Bu fonksiyon backdoor’un yerleştiği websitesinin URL’ini tespit etmeyi hedeflediği aşikardır. Eğer tanımlayamadığı bir PHP ıuygulamasına yerleşmiş ise PHP Global değişkeni olan HTTP_HOST bilgisini url olarak kabul etmektedir. Hedef sistem hakkında bir takım bilgiler elde ettikten sonra bu verileri aşağıdaki fonksiyon ile toplayıp C2 sunucularından bir tanesine göndermekte.

C2 sunucu listesi hardcoded şekilde backdoor’un içerisinde encoded olarak bulunmakta.  Bu kısmında “code hacking” yaparak listeyi aşağıdaki oluşturdum.

PS: Türk hosting firmalarının bu domainleri yasaklamalarını öneririm.

Bununla yeterli kalmayıp bulaştığı yazılımı tespit edebilmesi halinde WordPress ve Joomla için veritabanına administrator yetkisinde kullanıcı eklemektedir.

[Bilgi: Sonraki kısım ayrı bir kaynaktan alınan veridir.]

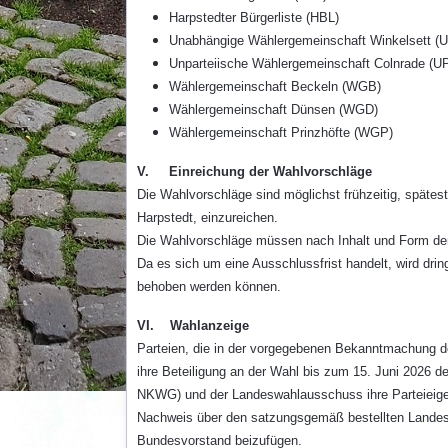
Harpstedter Bürgerliste (HBL)
Unabhängige Wählergemeinschaft Winkelsett 
Unparteiische Wählergemeinschaft Colnrade (
Wählergemeinschaft Beckeln (WGB)
Wählergemeinschaft Dünsen (WGD)
Wählergemeinschaft Prinzhöfte (WGP)
V. Einreichung der Wahlvorschläge
Die Wahlvorschläge sind möglichst frühzeitig, späte
Harpstedt, einzureichen.
Die Wahlvorschläge müssen nach Inhalt und Form de
Da es sich um eine Ausschlussfrist handelt, wird dri
behoben werden können.
VI. Wahlanzeige
Parteien, die in der vorgegebenen Bekanntmachung de
ihre Beteiligung an der Wahl bis zum 15. Juni 2026 
NKWG) und der Landeswahlausschuss ihre Parteieigens
Nachweis über den satzungsgemäß bestellten Landesvo
Bundesvorstand beizufügen.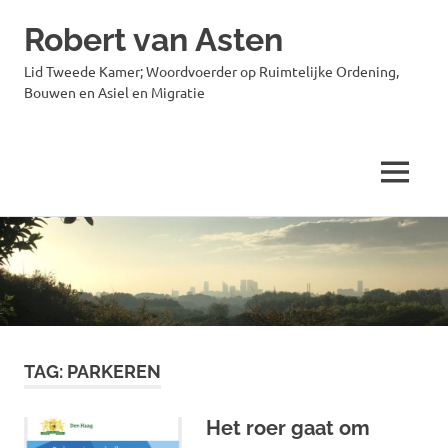
Robert van Asten
Lid Tweede Kamer; Woordvoerder op Ruimtelijke Ordening,
Bouwen en Asiel en Migratie
MENU
Ga
naar
de
inhoud
TAG:
PARKEREN
Het roer gaat om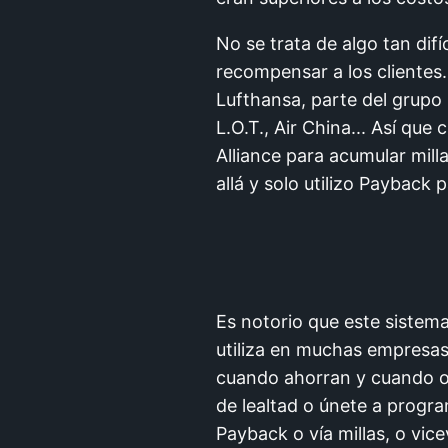
No se trata de algo tan dif
recompensar a los clientes.
Lufthansa, parte del grupo 
L.O.T., Air China... Así qu
Alliance para acumular mill
allá y solo utilizo Payback 
Es notorio que este sistem
utiliza en muchas empresas
cuando ahorran y cuando o
de lealtad o únete a progra
Payback o vía millas, o vic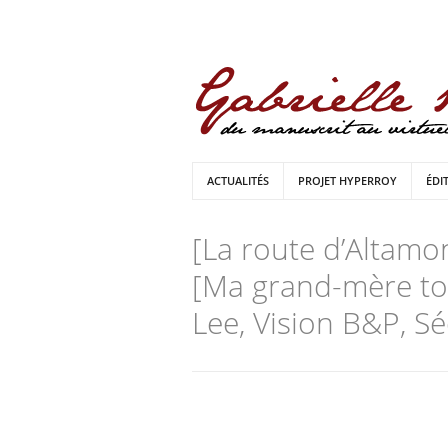
ACTUALITÉS
PROJET HYPERROY
ÉDI
[La route d’Altamo
[Ma grand-mère tou
Lee, Vision B&P, Sé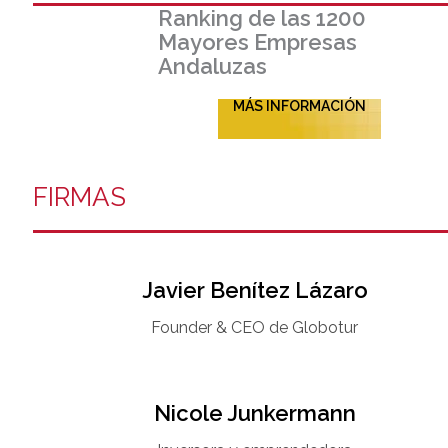
Ranking de las 1200
Mayores Empresas
Andaluzas
MÁS INFORMACIÓN
FIRMAS
Javier Benítez Lázaro
Founder & CEO de Globotur​
Nicole Junkermann​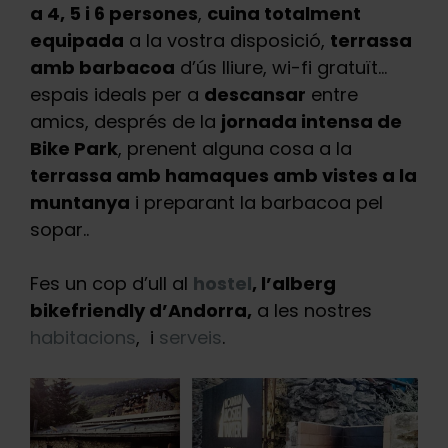
a 4, 5 i 6 persones
,
cuina totalment
equipada
a la vostra disposició,
terrassa
amb barbacoa
d’ús lliure, wi-fi gratuït…
espais ideals per a
descansar
entre
amics, després de la
jornada intensa de
Bike Park
, prenent alguna cosa a la
terrassa amb hamaques amb vistes a la
muntanya
i preparant la barbacoa pel
sopar..
Fes un cop d’ull al
hostel
, l’alberg
bikefriendly d’Andorra,
a les nostres
habitacions
, i
serveis
.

Görüldüğü üzere wp_create_user API’sini kullanarak hedef sisteme admin yetkilerinde kullanıcı eklemekte.

Sonuç

Alışıla gelmiş web backdoor’ların aksine  1600+ satır kodu olan ve iyi düşünülmüş bir backdoor ile karşılaştığımızı aşikardır. Kendi sistemlerinizde bu backdoor’u tespit etmek istiyorsanız backdoor’u tespit eden firma tarafından yazılmış aşağıdaki betiki kullanabilirsiniz. Web dizini altında .png vb dosyaların hash’ini alıp tespit edilen varyantların hashi ile karşılaştırılmakta.

https://github.com/fox-it/cryptophp/blob/master/scripts/check_filesystem.py

Bu listede olmayan varyantları tespit etmek mümkün olmayacaktır. Ben yazdığım aşağıdaki bash betiğini tercih etmekteyim. Sonuç olarak hash’i, adı ne olursa olsun, include edilen .png uzantılı dosya PHP script olmak zorundadır.

 

  • Selahattin

    Teşekkürler :) Ayrıca config dosyasından prefix okuma önerinize katılıyorum nasıl atlamış acaba orayı :))

  • Dediklerinden yola çıkarak bir kaç sitemde olduğunu fark ettim :) Teşekkürker.

    • mehmet ince

      Harika. Blog yazısının birilerine faydasını görmek enfes bir duygu, teşekkürler.

  • Mehmet UĞUR

    Merhaba hocam. Forum sitelerinden ücretsiz wordpress teması aramam üzerine beğendiğim bir tane ücretsiz wordpress teması indirdim. .zip dosyasını açtığımda antivirüsüm (eset) PHP/Agent.nel Truva Atı uyarısını verdi ve virüsün bulıunduğu konumu sildi. (Tema içinde bulunan function.php sayfasını notepad de açtığımda kodların en altında social.png dosyasına include edildiğini gördüm.)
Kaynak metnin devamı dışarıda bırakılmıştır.